PELAKITA.ID – Jakarta – Program Kampung Nelayan Merah Putih (KNMP) bukan sekadar pembangunan infrastruktur di kawasan pesisir.
Kementerian Kelautan dan Perikanan (KKP) merancang KNMP sebagai pusat pertumbuhan ekonomi baru yang mampu mengintegrasikan berbagai unit usaha produktif, dikelola secara profesional, dan memberikan manfaat nyata bagi peningkatan kesejahteraan masyarakat nelayan.
Untuk memastikan pengelolaan kawasan berjalan optimal, Badan Penyuluhan dan Pengembangan Sumber Daya Manusia Kelautan dan Perikanan (BPPSDM KP) menggelar Uji Coba Modul Pelatihan Manajerial SDM Pengelola KNMP di Jakarta pada 22–26 Juni 2026. Kegiatan tersebut dibuka oleh Sekretaris BPPSDM KP yang mewakili Kepala BPPSDM KP.
Melalui program ini, BPPSDM KP menyiapkan 5.476 calon pengelola KNMP yang akan mengisi empat jabatan strategis, yaitu Manajer Operasional, Kepala Produksi, Penjamin Mutu, serta Administrasi dan Keuangan. Mereka diharapkan menjadi motor penggerak pengelolaan kawasan sekaligus memastikan seluruh unit usaha di KNMP berjalan secara efektif dan berkelanjutan.
Beragam fasilitas produktif yang akan dikembangkan di kawasan KNMP, seperti pabrik es, bengkel nelayan, sentra kuliner, gudang, hingga berbagai fasilitas pendukung lainnya, memerlukan tata kelola yang profesional.
Dengan manajemen yang baik, unit-unit usaha tersebut diharapkan mampu menciptakan nilai tambah, meningkatkan produktivitas, membuka lapangan kerja, dan menghadirkan peluang ekonomi baru bagi masyarakat pesisir.
Karena itu, BPPSDM KP memastikan materi pelatihan yang disusun benar-benar sesuai dengan kebutuhan di lapangan. Uji coba modul menjadi tahapan penting untuk menyempurnakan kurikulum, metode pembelajaran, serta materi yang akan diberikan kepada ribuan calon pengelola.
Kualitas pelatihan yang disiapkan hari ini akan menjadi fondasi keberhasilan pengelolaan KNMP di berbagai daerah di Indonesia.

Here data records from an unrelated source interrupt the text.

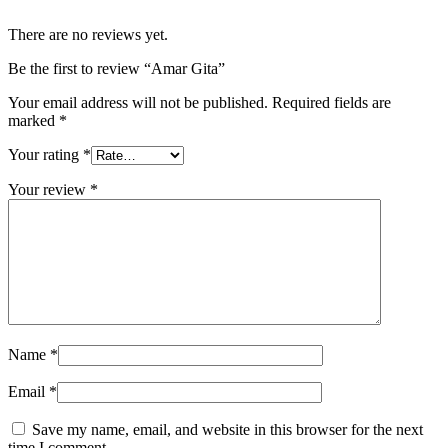
There are no reviews yet.
Be the first to review “Amar Gita”
Your email address will not be published.
Required fields are
marked
*
Your rating
*
Your review
*
Name
*
Email
*
Save my name, email, and website in this browser for the next
time I comment.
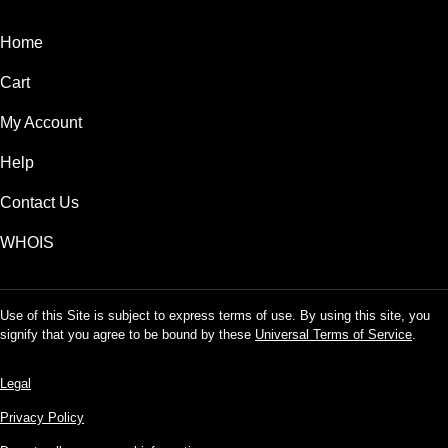
Home
Cart
My Account
Help
Contact Us
WHOIS
Use of this Site is subject to express terms of use. By using this site, you
signify that you agree to be bound by these
Universal Terms of Service
.
Legal
Privacy Policy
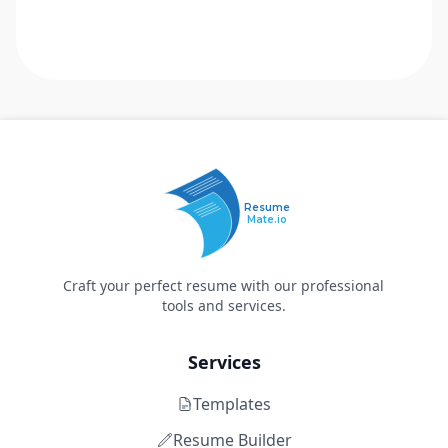
Resume
Mate.io
Craft your perfect resume with our professional
tools and services.
Services
Templates
Resume Builder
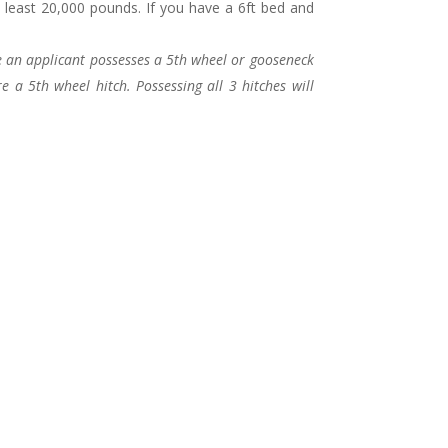
 least 20,000 pounds. If you have a 6ft bed and
 an applicant possesses a 5th wheel or gooseneck
 a 5th wheel hitch. Possessing all 3 hitches will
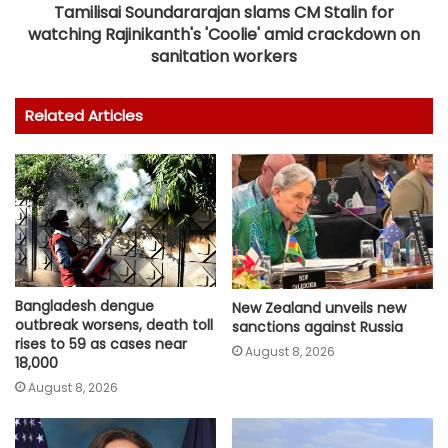
Tamilisai Soundararajan slams CM Stalin for
watching Rajinikanth's 'Coolie' amid crackdown on
sanitation workers
Related Articles
Bangladesh dengue
New Zealand unveils new
outbreak worsens, death toll
sanctions against Russia
rises to 59 as cases near
August 8, 2026
18,000
August 8, 2026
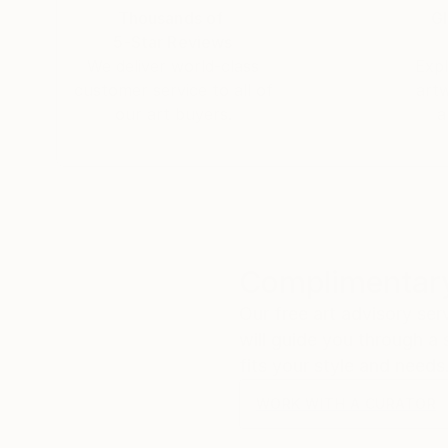
Thousands of
Gl
5-Star Reviews
Née a Brasov(Transylvanie), toujours une person
We deliver world-class
Expl
avant de se lancer dans une carrière
customer service to all of
art
d'artiste peintre a laquelle elle a pourtant aspi
our art buyers.
a
Apres qu'elle a déménager en Belgique en 2005 
vision .A ce moment elle decide un profond chan
son master en Art Visuelle et de l'Espace a l'
Nicoleta ,maintenant c'est une artiste émergean
travail et primordial en acrylique. Souvent elle
Complimentary
explore des themes qui va de la nature a l'archit
l'abstraction.
Our free art advisory se
will guide you through a 
Elle a exposé dans sa ville a Manage , et a La L
fits your style and needs
WORK WITH A CURATOR
Elle travail comme professeur d'art dans un pr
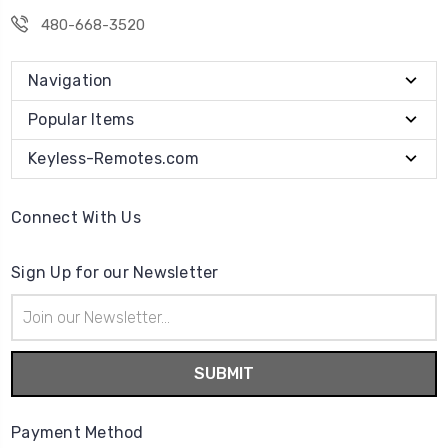
480-668-3520
Navigation
Popular Items
Keyless-Remotes.com
Connect With Us
Sign Up for our Newsletter
Email
Address
Payment Method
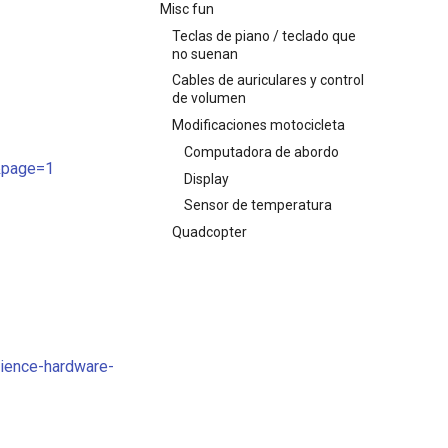
Misc fun
Teclas de piano / teclado que
no suenan
Cables de auriculares y control
de volumen
Modificaciones motocicleta
Computadora de abordo
t&page=1
Display
Sensor de temperatura
Quadcopter
cience-hardware-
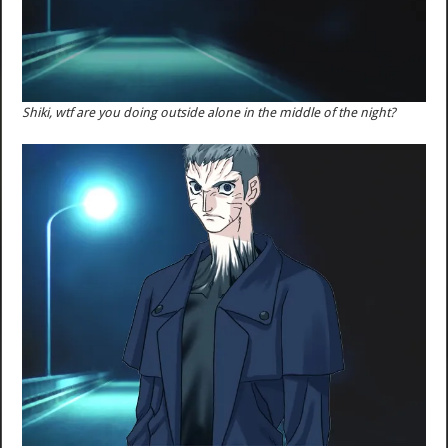
Shiki, wtf are you doing outside alone in the middle of the night?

Penyusunan modul melibatkan para pakar, praktisi, dan expert mentor dari berbagai bidang agar materi yang diberikan tidak hanya bersifat konseptual, tetapi juga aplikatif dan mampu menjawab tantangan nyata dalam pengelolaan kawasan ekonomi pesisir.
Seluruh perangkat pelatihan ditargetkan rampung sebelum pelaksanaan pelatihan serentak yang akan dimulai pada 17 Juli 2026.
Melalui langkah ini, BPPSDM KP ingin memastikan bahwa investasi negara melalui Program Kampung Nelayan Merah Putih tidak hanya menghasilkan infrastruktur yang berkualitas, tetapi juga didukung oleh sumber daya manusia yang kompeten, profesional, dan mampu mengelola kawasan secara berkelanjutan demi menghadirkan manfaat ekonomi yang nyata bagi masyarakat pesisir Indonesia.